7. Okay. Live in the moment, bring back memories, and don’t live by your emotions? How life becomes more ironic over time?

“Emotions are like passing storms, and you have to remind yourself that it won’t rain forever. You just have to sit down and watch it pour outside and then peek your head out when it looks dry.”

I can’t believe I’m saying this, but I thank God I have all these challenges and pain in my life. I love the thought of “malalagpasan ko din ito in God’s time”. It feels great whenever I tell myself “ang galling ko, ang tapang ko, dahil nakaya ko to”, “I made it”, “I survived”. It makes me a lot more stronger and braver and honestly, after every storm, I see myself as a perfect rainbow with these perfect and bright colors, and it’s just beautiful. You know what? People having faith in you, trusting you, seeing you as an inspiration, is just one of the things I am thankful for. The greatest gift I’ve ever received from myself are the faith, trust, inspiration and a lot more positive things one person rarely gives herself. Thank you, God, my family, my baby, friends, and Amy Poehler for making me realize that.
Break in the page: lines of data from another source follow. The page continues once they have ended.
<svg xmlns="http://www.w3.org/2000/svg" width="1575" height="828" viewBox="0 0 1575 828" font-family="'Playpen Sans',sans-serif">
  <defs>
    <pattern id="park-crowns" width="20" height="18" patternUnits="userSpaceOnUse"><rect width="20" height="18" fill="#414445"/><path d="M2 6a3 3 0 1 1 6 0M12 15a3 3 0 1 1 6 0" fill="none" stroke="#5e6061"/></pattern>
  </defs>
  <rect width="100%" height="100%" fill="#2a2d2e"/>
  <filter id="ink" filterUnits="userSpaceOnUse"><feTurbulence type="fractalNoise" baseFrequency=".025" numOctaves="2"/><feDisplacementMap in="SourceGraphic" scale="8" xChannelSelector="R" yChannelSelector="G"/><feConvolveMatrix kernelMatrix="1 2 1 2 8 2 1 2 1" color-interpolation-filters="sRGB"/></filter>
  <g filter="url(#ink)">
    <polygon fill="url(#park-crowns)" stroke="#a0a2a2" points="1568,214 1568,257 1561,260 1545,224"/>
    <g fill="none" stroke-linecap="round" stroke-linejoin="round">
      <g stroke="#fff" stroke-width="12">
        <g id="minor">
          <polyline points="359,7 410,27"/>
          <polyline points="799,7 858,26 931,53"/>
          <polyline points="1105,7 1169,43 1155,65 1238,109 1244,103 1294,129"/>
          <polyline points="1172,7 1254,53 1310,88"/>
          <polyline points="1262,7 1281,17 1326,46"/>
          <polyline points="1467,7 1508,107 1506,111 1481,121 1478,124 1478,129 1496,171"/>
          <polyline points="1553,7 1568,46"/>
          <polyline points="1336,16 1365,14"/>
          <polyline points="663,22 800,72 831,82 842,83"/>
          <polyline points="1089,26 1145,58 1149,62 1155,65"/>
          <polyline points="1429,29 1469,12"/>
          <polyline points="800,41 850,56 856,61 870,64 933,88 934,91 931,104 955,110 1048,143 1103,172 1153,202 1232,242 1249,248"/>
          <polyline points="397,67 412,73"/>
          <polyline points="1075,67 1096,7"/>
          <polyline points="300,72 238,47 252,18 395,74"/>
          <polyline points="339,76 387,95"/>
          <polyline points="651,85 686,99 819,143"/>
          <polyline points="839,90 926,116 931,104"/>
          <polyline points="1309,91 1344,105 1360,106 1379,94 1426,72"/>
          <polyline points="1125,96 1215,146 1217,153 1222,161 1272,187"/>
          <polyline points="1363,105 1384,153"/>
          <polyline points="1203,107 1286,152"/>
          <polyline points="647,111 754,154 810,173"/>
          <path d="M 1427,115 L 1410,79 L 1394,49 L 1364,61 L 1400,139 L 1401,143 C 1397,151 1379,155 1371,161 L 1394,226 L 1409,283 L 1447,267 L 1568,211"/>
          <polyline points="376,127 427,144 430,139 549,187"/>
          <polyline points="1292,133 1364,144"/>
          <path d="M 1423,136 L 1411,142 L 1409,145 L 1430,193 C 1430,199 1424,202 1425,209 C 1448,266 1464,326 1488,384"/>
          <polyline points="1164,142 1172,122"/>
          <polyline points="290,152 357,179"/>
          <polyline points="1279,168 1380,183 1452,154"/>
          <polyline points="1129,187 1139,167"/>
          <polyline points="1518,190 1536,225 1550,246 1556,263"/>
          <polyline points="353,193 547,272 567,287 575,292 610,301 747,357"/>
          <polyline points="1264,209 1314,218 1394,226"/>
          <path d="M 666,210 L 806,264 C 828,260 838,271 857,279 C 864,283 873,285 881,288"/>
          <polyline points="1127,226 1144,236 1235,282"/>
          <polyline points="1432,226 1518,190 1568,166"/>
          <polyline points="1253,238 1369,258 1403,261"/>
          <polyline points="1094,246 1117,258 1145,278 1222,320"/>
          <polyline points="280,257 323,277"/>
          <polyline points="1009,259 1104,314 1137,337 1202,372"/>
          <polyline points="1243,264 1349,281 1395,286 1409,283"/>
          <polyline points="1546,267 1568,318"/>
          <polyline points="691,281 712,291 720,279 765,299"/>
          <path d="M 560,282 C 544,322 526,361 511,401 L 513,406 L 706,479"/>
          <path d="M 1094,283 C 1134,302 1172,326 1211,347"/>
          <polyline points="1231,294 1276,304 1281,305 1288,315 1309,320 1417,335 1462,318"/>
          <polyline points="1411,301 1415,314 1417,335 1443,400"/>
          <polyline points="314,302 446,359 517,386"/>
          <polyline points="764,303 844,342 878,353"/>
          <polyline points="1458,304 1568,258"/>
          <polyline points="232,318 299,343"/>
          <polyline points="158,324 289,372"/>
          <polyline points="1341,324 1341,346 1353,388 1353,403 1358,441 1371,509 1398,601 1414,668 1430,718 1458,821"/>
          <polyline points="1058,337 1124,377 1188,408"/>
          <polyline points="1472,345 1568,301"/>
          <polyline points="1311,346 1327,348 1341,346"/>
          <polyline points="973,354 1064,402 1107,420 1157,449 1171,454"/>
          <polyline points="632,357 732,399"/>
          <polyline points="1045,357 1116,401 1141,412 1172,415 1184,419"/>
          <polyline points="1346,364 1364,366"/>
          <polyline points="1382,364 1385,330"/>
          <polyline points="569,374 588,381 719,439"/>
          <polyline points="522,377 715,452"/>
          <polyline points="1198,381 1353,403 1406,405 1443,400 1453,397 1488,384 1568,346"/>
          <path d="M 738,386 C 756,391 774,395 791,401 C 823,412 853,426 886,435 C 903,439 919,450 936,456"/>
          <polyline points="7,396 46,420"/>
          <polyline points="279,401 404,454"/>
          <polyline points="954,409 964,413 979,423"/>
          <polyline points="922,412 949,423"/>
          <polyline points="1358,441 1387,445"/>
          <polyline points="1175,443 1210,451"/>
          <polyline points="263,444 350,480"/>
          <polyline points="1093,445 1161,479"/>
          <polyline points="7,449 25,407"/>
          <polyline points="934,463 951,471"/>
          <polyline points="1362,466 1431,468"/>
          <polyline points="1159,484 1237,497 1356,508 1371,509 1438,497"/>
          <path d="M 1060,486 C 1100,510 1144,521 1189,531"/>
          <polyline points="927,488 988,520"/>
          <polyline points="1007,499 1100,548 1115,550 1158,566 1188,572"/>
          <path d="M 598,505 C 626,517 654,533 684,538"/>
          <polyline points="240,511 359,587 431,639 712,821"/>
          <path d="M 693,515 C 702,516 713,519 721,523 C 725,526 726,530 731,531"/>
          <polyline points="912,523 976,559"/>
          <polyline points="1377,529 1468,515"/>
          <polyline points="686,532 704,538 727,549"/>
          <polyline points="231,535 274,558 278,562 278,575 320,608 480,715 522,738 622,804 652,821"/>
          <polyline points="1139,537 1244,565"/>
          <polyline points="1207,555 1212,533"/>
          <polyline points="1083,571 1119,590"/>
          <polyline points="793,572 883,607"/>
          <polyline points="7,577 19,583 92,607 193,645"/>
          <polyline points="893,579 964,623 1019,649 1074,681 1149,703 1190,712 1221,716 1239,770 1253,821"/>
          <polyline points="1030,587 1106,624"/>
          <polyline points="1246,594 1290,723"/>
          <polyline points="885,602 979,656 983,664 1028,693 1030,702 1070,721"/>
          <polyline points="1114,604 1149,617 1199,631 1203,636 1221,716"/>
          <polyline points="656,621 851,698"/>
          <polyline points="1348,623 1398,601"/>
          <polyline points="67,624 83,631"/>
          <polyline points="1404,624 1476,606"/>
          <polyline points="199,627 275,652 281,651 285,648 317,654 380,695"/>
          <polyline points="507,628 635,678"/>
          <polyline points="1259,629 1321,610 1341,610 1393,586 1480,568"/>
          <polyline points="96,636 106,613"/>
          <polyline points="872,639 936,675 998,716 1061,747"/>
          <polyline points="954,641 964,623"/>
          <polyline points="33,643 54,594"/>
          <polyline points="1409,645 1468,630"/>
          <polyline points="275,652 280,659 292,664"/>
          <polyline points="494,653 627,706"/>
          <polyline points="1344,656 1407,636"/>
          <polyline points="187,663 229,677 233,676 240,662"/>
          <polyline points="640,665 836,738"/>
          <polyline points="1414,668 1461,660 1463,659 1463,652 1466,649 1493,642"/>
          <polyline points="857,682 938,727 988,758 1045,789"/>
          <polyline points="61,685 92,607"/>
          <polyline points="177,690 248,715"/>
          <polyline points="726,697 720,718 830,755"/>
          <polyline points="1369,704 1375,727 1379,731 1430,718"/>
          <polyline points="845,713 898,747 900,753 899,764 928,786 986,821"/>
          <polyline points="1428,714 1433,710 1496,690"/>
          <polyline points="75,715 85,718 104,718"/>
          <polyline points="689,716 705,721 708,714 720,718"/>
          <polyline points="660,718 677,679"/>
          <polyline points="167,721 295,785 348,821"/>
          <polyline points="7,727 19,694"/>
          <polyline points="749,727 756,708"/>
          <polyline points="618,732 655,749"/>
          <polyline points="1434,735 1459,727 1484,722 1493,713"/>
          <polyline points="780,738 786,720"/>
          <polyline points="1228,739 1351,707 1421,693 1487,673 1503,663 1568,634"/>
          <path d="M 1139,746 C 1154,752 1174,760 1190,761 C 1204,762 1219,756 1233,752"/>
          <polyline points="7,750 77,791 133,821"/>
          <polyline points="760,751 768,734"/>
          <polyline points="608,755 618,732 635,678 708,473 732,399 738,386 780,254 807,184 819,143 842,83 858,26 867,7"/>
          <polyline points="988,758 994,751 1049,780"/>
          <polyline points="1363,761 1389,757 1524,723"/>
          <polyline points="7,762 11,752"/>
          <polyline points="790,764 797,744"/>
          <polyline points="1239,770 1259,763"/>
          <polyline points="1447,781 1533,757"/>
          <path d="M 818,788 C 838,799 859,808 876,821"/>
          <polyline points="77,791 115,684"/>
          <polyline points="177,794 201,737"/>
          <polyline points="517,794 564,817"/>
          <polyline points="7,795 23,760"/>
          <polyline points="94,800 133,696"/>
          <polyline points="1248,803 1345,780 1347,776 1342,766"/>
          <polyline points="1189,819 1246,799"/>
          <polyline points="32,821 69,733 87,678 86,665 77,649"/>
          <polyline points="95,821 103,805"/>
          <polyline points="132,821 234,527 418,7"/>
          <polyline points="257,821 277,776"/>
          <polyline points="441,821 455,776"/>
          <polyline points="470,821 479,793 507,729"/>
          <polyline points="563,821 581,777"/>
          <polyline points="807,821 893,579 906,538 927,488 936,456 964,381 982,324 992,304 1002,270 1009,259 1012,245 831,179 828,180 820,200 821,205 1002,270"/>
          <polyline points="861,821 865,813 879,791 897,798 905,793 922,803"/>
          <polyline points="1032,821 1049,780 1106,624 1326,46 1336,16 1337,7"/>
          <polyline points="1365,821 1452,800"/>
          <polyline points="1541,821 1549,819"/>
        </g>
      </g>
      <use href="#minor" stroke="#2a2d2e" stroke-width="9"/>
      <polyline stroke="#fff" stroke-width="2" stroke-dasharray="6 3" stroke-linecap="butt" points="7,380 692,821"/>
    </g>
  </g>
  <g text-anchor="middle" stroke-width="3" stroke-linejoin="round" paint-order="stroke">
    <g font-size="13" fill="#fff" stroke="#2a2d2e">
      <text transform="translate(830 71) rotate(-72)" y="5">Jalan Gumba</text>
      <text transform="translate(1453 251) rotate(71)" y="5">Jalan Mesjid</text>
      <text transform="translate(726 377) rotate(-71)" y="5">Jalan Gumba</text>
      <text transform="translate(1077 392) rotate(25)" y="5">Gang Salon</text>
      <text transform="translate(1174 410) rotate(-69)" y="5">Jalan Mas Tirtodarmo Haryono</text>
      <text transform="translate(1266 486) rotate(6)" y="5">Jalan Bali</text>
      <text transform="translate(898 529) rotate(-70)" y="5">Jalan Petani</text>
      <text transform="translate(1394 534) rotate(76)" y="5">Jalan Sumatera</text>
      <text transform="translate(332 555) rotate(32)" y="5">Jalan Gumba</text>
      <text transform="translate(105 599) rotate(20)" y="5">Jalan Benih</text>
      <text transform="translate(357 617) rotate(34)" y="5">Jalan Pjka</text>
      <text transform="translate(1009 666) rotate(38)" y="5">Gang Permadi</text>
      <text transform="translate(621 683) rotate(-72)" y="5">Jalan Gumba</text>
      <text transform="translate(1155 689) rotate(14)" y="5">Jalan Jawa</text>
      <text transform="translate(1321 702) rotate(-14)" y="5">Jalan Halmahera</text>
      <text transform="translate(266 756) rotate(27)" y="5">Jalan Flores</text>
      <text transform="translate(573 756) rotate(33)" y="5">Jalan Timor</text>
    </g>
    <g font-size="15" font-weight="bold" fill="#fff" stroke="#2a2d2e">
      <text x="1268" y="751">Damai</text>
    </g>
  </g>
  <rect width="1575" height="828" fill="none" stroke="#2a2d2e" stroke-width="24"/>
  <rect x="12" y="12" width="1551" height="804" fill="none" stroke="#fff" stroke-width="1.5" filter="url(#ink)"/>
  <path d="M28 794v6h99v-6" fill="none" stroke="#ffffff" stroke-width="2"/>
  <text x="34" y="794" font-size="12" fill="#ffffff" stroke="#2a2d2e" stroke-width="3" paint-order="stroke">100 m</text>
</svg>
9. Just say “yes, please”.

Saying yes, according Poehler, is about being vulnerable yet strong, independent yet open for other people’s points of view, sounding kind of bossy but with good manners (hahaha). Stop resisting being needy. Stop feeling guilty for going after what you want.

“Saying “yes” doesn’t mean I don’t know how to say no, and saying “please” doesn’t mean I am waiting for permission.”

Is this book an entertainer? Yes. And no. I don’t think that was the goal of this book.  I think this is meant to give us a little overview into Amy’s life, an author’s life, a mom’s life, a woman’s life. I think it is meant to give us inspirations and provide us life lessons that life is indeed complicated but fun and that life is meant to be lived.

P.S. I would like to thank my good friend, again, for being my ebook librarian, for spoiling me with every book I want to read. Since I wanted to know and understand more about depression and mental health in general, I looked for books that just right fit to my interests. Good thing there are friends who are always ready to give us a helping hand or just finding a copy of such books.

My Goodreads Review

Yes PleaseYes Please by Amy Poehler

My rating: 5 of 5 stars

It’s nice learning from other people’s life experiences. I mean, we all have different perspectives, things happen to us and we feel things differently, but there are points that are relatable to everyone and those are perfectly presented in this book. I love the way Poehler wrote it. It just felt like an informal way of telling stories to a friend, which made it more engaging and more interesting. Made it to my most fave books so far!